Spain’s Ley 2/2023 followed similar reasoning. Spain’s organized crime and corruption history, combined with the very high fine ceiling (€1m, the EU’s highest), made anonymous reporting non-negotiable in the legislative debate.
Romania and Slovenia adopted similar provisions in the same political window (late 2022 - early 2023), explicitly to address the structural vulnerability of reporters in their respective business environments.
What anonymity technically requires
The legal permission to accept anonymous reports does not mean the typical SaaS reporting tool is anonymous. True anonymity requires:
- No email field on the report form (most platforms require email “for follow-up”).
- No IP address logged anywhere in the request chain.
- No cookies set on the reporter’s browser.
- No device fingerprinting via canvas, WebRTC, or other browser surface.
- A way for the reporter to authenticate on follow-up without revealing identity — usually a server-issued case code plus a reporter-only secret.
Most legacy whistleblowing platforms fail at least two of these. Confidly was built specifically to meet all five — the reporter UI uses a server-generated case code and a 6-digit PIN held only by the reporter, with no email, IP, cookies, or fingerprinting.
The practical case for accepting anonymous reports
Even in jurisdictions where anonymous reporting is optional, the operational case for accepting it is strong:
- Higher report volume. Empirical studies (HHL Leipzig 2026, ECI 2025) show 2-3x more reports per 1,000 employees in organizations that accept anonymous reporting.

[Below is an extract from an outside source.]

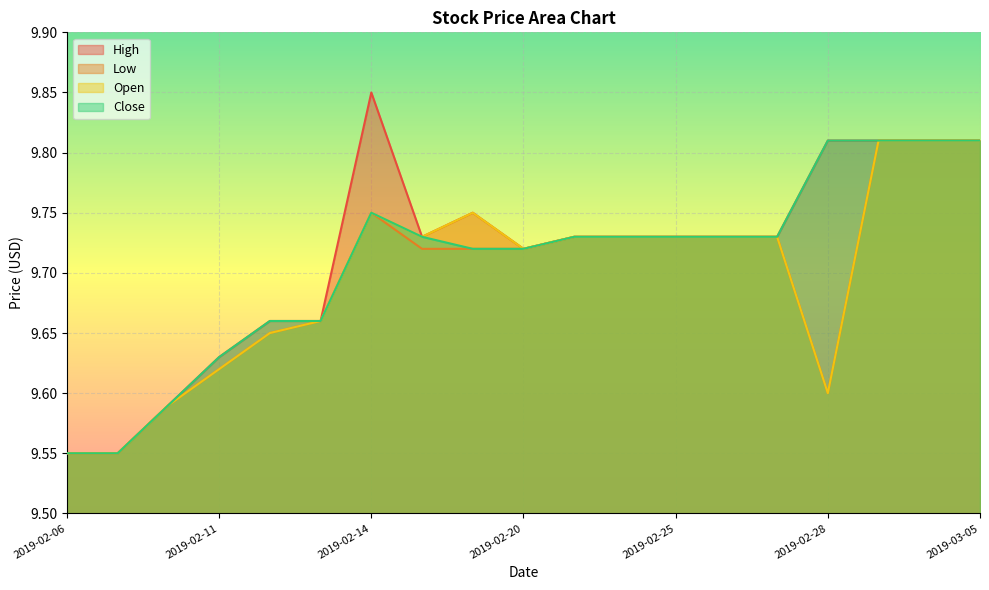

Count the Open values in the range 9 to 10.

19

- Earlier detection. Anonymous reports about senior leaders or culturally taboo topics (sexual harassment, fraud by leadership) arrive on average 8 months earlier than named reports.
- Reduced retaliation risk. Anonymous channels are structurally incapable of producing retaliation — there is no reporter identity to retaliate against.
- No legal downside. No EU member state penalizes acceptance of anonymous reports; the directive does not prohibit them; courts have ruled on multiple occasions that accepting anonymous reports is fully compatible with both employment law and data protection law.
The objection most often raised — “anonymous reports are unreliable / vexatious” — does not survive contact with data. Studies consistently find that the substantiation rate of anonymous reports is within 5 percentage points of named reports.